=== Begin Enclosure ===

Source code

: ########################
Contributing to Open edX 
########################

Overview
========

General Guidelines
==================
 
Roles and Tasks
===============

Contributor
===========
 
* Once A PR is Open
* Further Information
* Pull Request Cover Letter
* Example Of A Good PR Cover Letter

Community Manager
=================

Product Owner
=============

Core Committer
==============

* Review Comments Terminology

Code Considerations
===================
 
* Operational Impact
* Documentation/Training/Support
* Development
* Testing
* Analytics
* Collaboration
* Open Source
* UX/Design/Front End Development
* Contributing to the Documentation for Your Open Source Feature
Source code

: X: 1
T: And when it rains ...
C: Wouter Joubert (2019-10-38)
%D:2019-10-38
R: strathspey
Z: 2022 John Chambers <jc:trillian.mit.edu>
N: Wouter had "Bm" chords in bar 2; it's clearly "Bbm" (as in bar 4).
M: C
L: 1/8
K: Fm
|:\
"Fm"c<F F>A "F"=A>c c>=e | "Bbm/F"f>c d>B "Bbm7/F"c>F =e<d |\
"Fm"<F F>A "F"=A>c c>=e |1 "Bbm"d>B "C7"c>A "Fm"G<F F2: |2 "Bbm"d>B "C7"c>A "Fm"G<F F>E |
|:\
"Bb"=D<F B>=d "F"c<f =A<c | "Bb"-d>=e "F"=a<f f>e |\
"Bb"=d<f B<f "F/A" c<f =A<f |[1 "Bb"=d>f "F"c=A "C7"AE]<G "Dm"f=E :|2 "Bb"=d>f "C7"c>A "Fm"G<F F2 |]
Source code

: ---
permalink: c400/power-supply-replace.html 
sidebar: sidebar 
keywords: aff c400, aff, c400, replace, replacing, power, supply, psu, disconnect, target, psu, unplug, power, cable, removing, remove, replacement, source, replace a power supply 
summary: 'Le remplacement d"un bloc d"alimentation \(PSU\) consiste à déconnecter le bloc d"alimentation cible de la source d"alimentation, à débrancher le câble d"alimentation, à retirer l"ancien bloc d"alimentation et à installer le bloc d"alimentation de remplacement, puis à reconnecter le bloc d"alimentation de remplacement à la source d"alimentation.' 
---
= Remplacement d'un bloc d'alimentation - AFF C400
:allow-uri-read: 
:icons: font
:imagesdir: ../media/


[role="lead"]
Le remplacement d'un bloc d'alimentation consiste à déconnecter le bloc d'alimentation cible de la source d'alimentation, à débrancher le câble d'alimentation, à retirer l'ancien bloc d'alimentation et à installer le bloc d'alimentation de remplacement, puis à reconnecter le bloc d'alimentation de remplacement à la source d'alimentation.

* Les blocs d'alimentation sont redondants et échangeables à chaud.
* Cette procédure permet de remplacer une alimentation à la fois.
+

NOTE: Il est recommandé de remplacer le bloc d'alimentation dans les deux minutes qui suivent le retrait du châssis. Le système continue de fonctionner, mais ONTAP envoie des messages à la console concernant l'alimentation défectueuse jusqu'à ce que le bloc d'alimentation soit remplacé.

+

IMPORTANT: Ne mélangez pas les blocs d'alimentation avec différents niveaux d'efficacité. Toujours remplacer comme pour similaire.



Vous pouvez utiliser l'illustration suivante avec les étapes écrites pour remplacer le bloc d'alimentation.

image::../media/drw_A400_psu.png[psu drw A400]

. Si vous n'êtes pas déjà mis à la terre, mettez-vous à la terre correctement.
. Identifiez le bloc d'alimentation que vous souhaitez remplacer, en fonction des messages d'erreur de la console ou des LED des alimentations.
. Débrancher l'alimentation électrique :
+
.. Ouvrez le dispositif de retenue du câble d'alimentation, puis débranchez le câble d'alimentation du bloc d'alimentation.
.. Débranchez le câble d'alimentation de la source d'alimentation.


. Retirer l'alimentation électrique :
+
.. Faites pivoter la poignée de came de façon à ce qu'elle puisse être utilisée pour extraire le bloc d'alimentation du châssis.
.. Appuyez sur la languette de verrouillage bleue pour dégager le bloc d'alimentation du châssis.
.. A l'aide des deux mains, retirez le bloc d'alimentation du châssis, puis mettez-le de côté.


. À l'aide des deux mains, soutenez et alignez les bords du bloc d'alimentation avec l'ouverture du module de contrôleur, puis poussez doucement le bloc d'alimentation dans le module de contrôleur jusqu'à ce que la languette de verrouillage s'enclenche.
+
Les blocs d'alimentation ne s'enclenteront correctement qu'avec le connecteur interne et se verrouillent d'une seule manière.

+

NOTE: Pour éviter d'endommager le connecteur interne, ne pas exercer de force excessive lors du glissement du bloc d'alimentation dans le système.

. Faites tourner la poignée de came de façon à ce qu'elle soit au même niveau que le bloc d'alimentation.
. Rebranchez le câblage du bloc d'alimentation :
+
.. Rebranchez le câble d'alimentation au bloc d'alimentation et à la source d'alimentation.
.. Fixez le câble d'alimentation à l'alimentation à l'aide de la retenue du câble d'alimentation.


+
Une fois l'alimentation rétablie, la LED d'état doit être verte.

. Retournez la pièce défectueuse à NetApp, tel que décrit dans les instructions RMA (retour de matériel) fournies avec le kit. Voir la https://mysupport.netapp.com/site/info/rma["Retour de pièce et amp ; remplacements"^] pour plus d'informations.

=== End Enclosure ===

Task requirements -> From the listing above, extract every line exactly as it stands.

Solution to this problem ->
Source code

: ########################
Contributing to Open edX 
########################

Overview
========

General Guidelines
==================
 
Roles and Tasks
===============

Contributor
===========
 
* Once A PR is Open
* Further Information
* Pull Request Cover Letter
* Example Of A Good PR Cover Letter

Community Manager
=================

Product Owner
=============

Core Committer
==============

* Review Comments Terminology

Code Considerations
===================
 
* Operational Impact
* Documentation/Training/Support
* Development
* Testing
* Analytics
* Collaboration
* Open Source
* UX/Design/Front End Development
* Contributing to the Documentation for Your Open Source Feature
Source code

: X: 1
T: And when it rains ...
C: Wouter Joubert (2019-10-38)
%D:2019-10-38
R: strathspey
Z: 2022 John Chambers <jc:trillian.mit.edu>
N: Wouter had "Bm" chords in bar 2; it's clearly "Bbm" (as in bar 4).
M: C
L: 1/8
K: Fm
|:\
"Fm"c<F F>A "F"=A>c c>=e | "Bbm/F"f>c d>B "Bbm7/F"c>F =e<d |\
"Fm"<F F>A "F"=A>c c>=e |1 "Bbm"d>B "C7"c>A "Fm"G<F F2: |2 "Bbm"d>B "C7"c>A "Fm"G<F F>E |
|:\
"Bb"=D<F B>=d "F"c<f =A<c | "Bb"-d>=e "F"=a<f f>e |\
"Bb"=d<f B<f "F/A" c<f =A<f |[1 "Bb"=d>f "F"c=A "C7"AE]<G "Dm"f=E :|2 "Bb"=d>f "C7"c>A "Fm"G<F F2 |]
Source code

: ---
permalink: c400/power-supply-replace.html 
sidebar: sidebar 
keywords: aff c400, aff, c400, replace, replacing, power, supply, psu, disconnect, target, psu, unplug, power, cable, removing, remove, replacement, source, replace a power supply 
summary: 'Le remplacement d"un bloc d"alimentation \(PSU\) consiste à déconnecter le bloc d"alimentation cible de la source d"alimentation, à débrancher le câble d"alimentation, à retirer l"ancien bloc d"alimentation et à installer le bloc d"alimentation de remplacement, puis à reconnecter le bloc d"alimentation de remplacement à la source d"alimentation.' 
---
= Remplacement d'un bloc d'alimentation - AFF C400
:allow-uri-read: 
:icons: font
:imagesdir: ../media/


[role="lead"]
Le remplacement d'un bloc d'alimentation consiste à déconnecter le bloc d'alimentation cible de la source d'alimentation, à débrancher le câble d'alimentation, à retirer l'ancien bloc d'alimentation et à installer le bloc d'alimentation de remplacement, puis à reconnecter le bloc d'alimentation de remplacement à la source d'alimentation.

* Les blocs d'alimentation sont redondants et échangeables à chaud.
* Cette procédure permet de remplacer une alimentation à la fois.
+

NOTE: Il est recommandé de remplacer le bloc d'alimentation dans les deux minutes qui suivent le retrait du châssis. Le système continue de fonctionner, mais ONTAP envoie des messages à la console concernant l'alimentation défectueuse jusqu'à ce que le bloc d'alimentation soit remplacé.

+

IMPORTANT: Ne mélangez pas les blocs d'alimentation avec différents niveaux d'efficacité. Toujours remplacer comme pour similaire.



Vous pouvez utiliser l'illustration suivante avec les étapes écrites pour remplacer le bloc d'alimentation.

image::../media/drw_A400_psu.png[psu drw A400]

. Si vous n'êtes pas déjà mis à la terre, mettez-vous à la terre correctement.
. Identifiez le bloc d'alimentation que vous souhaitez remplacer, en fonction des messages d'erreur de la console ou des LED des alimentations.
. Débrancher l'alimentation électrique :
+
.. Ouvrez le dispositif de retenue du câble d'alimentation, puis débranchez le câble d'alimentation du bloc d'alimentation.
.. Débranchez le câble d'alimentation de la source d'alimentation.


. Retirer l'alimentation électrique :
+
.. Faites pivoter la poignée de came de façon à ce qu'elle puisse être utilisée pour extraire le bloc d'alimentation du châssis.
.. Appuyez sur la languette de verrouillage bleue pour dégager le bloc d'alimentation du châssis.
.. A l'aide des deux mains, retirez le bloc d'alimentation du châssis, puis mettez-le de côté.


. À l'aide des deux mains, soutenez et alignez les bords du bloc d'alimentation avec l'ouverture du module de contrôleur, puis poussez doucement le bloc d'alimentation dans le module de contrôleur jusqu'à ce que la languette de verrouillage s'enclenche.
+
Les blocs d'alimentation ne s'enclenteront correctement qu'avec le connecteur interne et se verrouillent d'une seule manière.

+

NOTE: Pour éviter d'endommager le connecteur interne, ne pas exercer de force excessive lors du glissement du bloc d'alimentation dans le système.

. Faites tourner la poignée de came de façon à ce qu'elle soit au même niveau que le bloc d'alimentation.
. Rebranchez le câblage du bloc d'alimentation :
+
.. Rebranchez le câble d'alimentation au bloc d'alimentation et à la source d'alimentation.
.. Fixez le câble d'alimentation à l'alimentation à l'aide de la retenue du câble d'alimentation.


+
Une fois l'alimentation rétablie, la LED d'état doit être verte.

. Retournez la pièce défectueuse à NetApp, tel que décrit dans les instructions RMA (retour de matériel) fournies avec le kit. Voir la https://mysupport.netapp.com/site/info/rma["Retour de pièce et amp ; remplacements"^] pour plus d'informations.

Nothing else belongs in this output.